JANUARY 2021 has got off to an icy start across many parts of the UK.

But the snowfall we have seen pales into insignificance besides the notoriously hard winter of 1947. Said to have been the harshest in living memory, it is also viewed by many as being the worst of the 20th century.

Described at the time in The Wharfedale and Airedale Observer as the ‘Great Snow’ the fiercely cold conditions saw the River Wharfe freeze over for seven long weeks. Many rural areas were completely cut off by deep snow for more than a month with drifts of up to15ft.

Recording a week of almost continuous snowfall in early January the Ilkley Gazette described the cuts in electricity and basic services such as public transport that many people were struggling to cope with.

Telephone wires came down under the weight of the downfall - making isolated communities even more cut off and snow ploughs struggled to keep roads open.

Aireborough Historical Society records:”1947 was one of the most severe winters on record, it created much hardship as food was still on ration and there were shortages of fuel in this immediate post WW2 period.”

The winter of 1947 is also outlined in the book ‘Weather or Not’, published in 2003 by weathermen Paul Hudson and Bob Rust.

They describe how communities still recovering from the hardships of long years of conflict found themselves forced back into wartime deprivations. Deliveries of milk and bread were disrupted and the Ilkley Gazette on February 14 reported that consumers were forbidden to use electricity between between 8.30am and 11.30am and 1.30pm and 3.30pm.

Gas pressure was turned down in order to conserve supplies and appeals were made to customers to reduce their consumption.

Blizzards and snowdrifts meant many householders had to dig themselves out of their gardens.
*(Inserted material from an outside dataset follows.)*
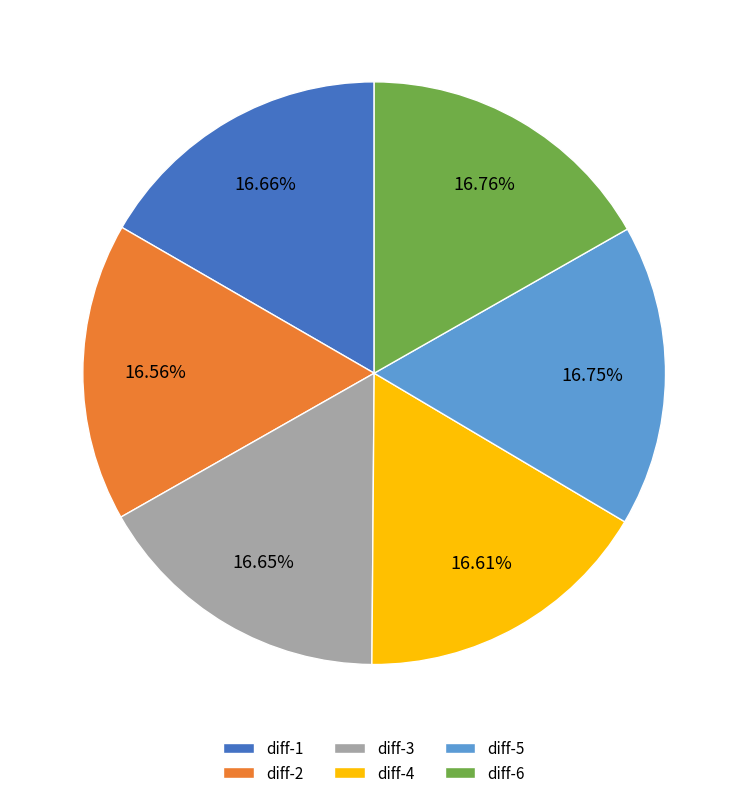

Is there a majority slice in this chart?

No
And at one stage in Ilkley, 120 men, two snow ploughs and four horse ploughs worked continuously to keep roads clear. In Otley the bill alone for snow clearance was well over £2,000.

Many buildings were affected and the roof of the YMCA building on the Grove in Ilkley collapsed under the weight of the downfall.

Local people became accustomed to skating and walking on the River Wharfe and on Ilkley Tarn, and the Ilkley Gazette compared the frozen scenes to Switzerland.

The big freeze left hundreds of people dead before it finally came to an end in March.

One of these photographs was taken in Ilkley. Most of the others were taken in Guiseley and Yeadon and are from the archives of Aireborough Historical Society.

In one picture, taken in January 1947 a group of schoolgirls are shown larking around in the snow - probably before the worst of the big freeze began, and when the snowy weather was still something to laugh about. The Ilkley picture shows a group of men armed with shovels trudging along The Grove.

Harry Ramsden’s in Guiseley features in four of the pictures - with men shovelling the snow outside the restaurant, and a horse plough at work.The photographs were donated by Harry Ramsden’s daughter Shirley Dillon, who can be seen throwing a snowball at her father. The snowy car park can also be seen in another image.

Yeadon High Street is under snow in one of the pictures. The section of the High Street is viewed from just below the White Swan public house. Another image shows Henshaw Lane.